L’utopia era il mestiere di Giorgio
Gaber. Di utopia in fondo parla l’inedito prodotto da Ivano Fossati, Le donne di ora. Le donne di ora sono
un’utopia perfino per la generazione delle loro nonne. L’utopia, nel senso
della capacitò d’immaginare e preparare un futuro impensabile ai contemporanei,
era un tempo anche il mestiere della sinistra, prima che finisse prigioniera di
un ceto di burocrati, scambiando la rassegnazione per realpolitik. Oggi il
compito della sinistra è censurare e auto censurare qualsiasi fantasia
progressiva. Lo si vede nel dibattito sul cosiddetto reddito di cittadinanza,
termine improprio. Si tratta di un semplice aiuto temporaneo a chi è in cerca
di lavoro ed esiste in varie forme nella maggioranza dei Paesi europei, ma in
Italia, con un quarto di popolazione sulla soglia della povertà, è presentato
come il sogno di Pulcinella. Non parliamo di fare una patrimoniale per
aggiustare i conti pubblici e abbassare le tasse ai lavoratori, dio ne scampi.
La forza dell’utopia è passata negli ultimi decenni nel campo del potere.
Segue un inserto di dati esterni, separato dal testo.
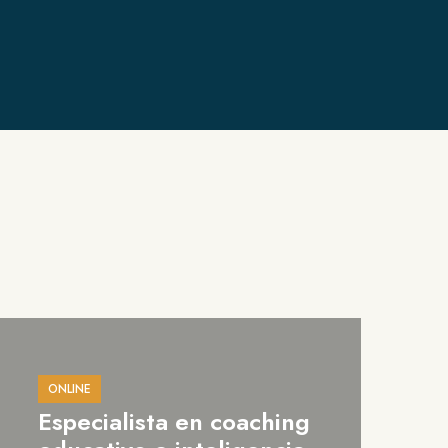
ONLINE
Especialista en coaching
La
scuola di Chicago, il turbo liberismo, sono stati fonti inesauribili di idee pazze
e puntualmente realizzate. Nessuno poteva immaginare trent’anni fa che si
sarebbero abbassate le tasse soltanto ai più ricchi o che i giovani avrebbero
accettato lavori precari e perfino gratuiti o che si potesse un giorno
privatizzare tutto, dalla sanità all’acqua. Uno straordinario esempio di utopia
del potere sono i monopoli di Internet. Quattro miliardari americani, ricchi
come metà della popolazione terrestre, cui è lasciato l’immenso potere della
rete, in un regime di Far West delle regole, senza un contraltare pubblico e
nemmeno chiedere in cambio che paghino le tasse: pazzesco. È un’illogica
utopia, per citare Gaber, l’azione della Bce. Di fronte a un sistema bancario
cronicamente insolvente, fondato sulla speculazione da casinò dei derivati, Francoforte
ha reagito con la più folle delle mosse. Stampare montagne di euro. Undicimila
miliardi creati dal nulla, senza alcun legame con l’economia reale, da pompare
nel sistema finanziario. Una bolla al cui confronto i precedenti storici
impallidiscono, dalla Tulipomania del Seicento fino ai Bitcoin, sono scherzi da
bambini. Undicimila miliardi, uguale cinquanta milioni di posti di lavoro, la
scomparsa della povertà dal continente. Tutto questo mentre i socialisti
europei bocciavano come spreco assurdo l’idea di trovare qualche decina di
miliardi per evitare il massacro della Grecia, che aveva già ripagato in
interessi e più volte il proprio debito pubblico.